In late February, the U.K. office of Stellent (www.stellent.com) ran an F1 Summit—so-called because it was held at the headquarters of the Williams F1 Grand Prix team—just outside London. Over 100 potential clients turned up for a remarkably low-key sales event in which, for once, a CMS vendor let happy clients do the selling, rather than hours of product hard sell.
All of the attendees were asked to complete a survey form, which again asked three questions. The first asked what the top priority was in selecting a CMS, and the overwhelming response was appropriate functionality. Some respondents were looking for a product roadmap, presumably to reduce the chance of product obsolescence, but only 7% were looking at total cost of ownership. This seems to be at odds with the AIfIA survey where cost was the top-ranked reason. The second question in the Stellent survey asked about the main barriers to a successful CMS deployment. Over 40% of the respondents said that establishing the business case was the main barrier, with the problems of getting com- mitment from business managers, obtaining budget, and getting users to buy into change as the next three barriers.
Finally, the survey asked about the most challenging issues for a successful content management implementation. As with the AIfIA survey, content migration was at the top of the list, with integration with the existing infrastructure. The full results of the survey should be on the press release section of the Stellent site by the time you read this column.
I became aware of migration issues upon reading a paper at the Intracom 2002 conference held in Montreal last year. One speaker reported that although the software for their intranet had been installed in April 2001, it took until August 2002 to migrate 200,000 pages of content into the new system. In a number of other cases, careful project planning was totally useless in the face of almost total ignorance about the scale of the migration issue. It is not just a question of taking one page design and converting it to a new design. The content and the design have to be migrated separately and on top of that new metadata may need to be applied. One company that is now offering content migration software is Marcat (www.marcat.com) based in Glasgow, Scotland.

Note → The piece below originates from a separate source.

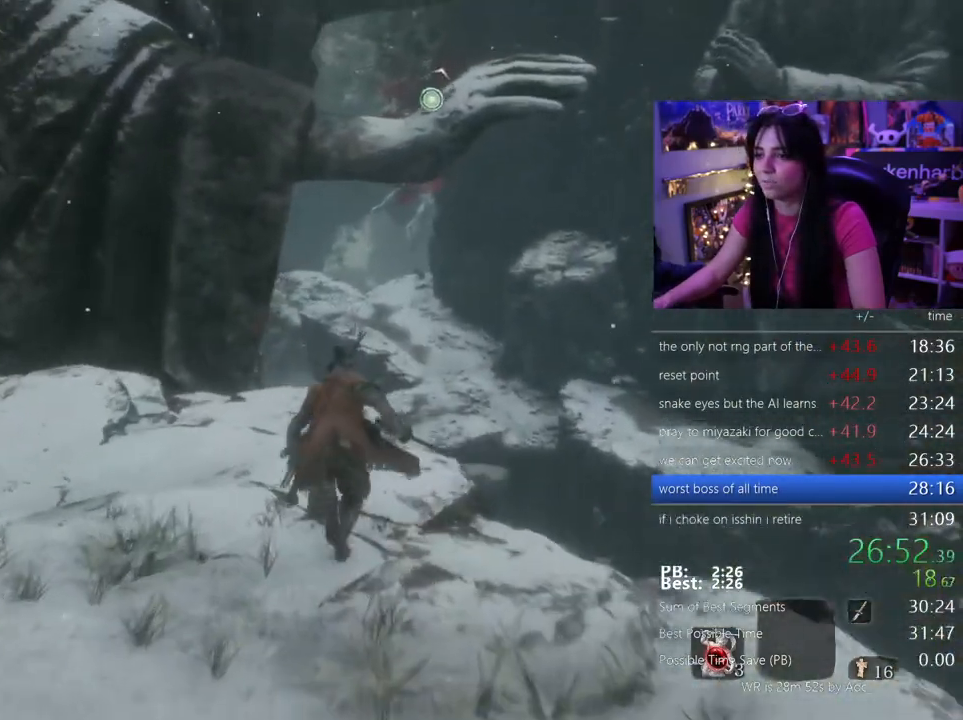
{"keys": ["shift", "w"], "mouse": [], "events": []}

Another critical issue is content cleansing. In the UK, the Department of Work and Pensions took the opportunity when installing a new CMS to undertake a major content cleansing operation, and managed to reduce over 860,000 files down to just over 500,000. Some of the business areas submitted 60% of their current files for deletion.
All too often, the focus in a CMS implementation is on how to add new content to an intranet using templates and workflow. However, users are only interested in a full integration of the new and the best of the old as part of a unified information architecture. A failure to identify and quantify the scale of the legacy content issues could well result in the migration of the intranet manager out of the organization.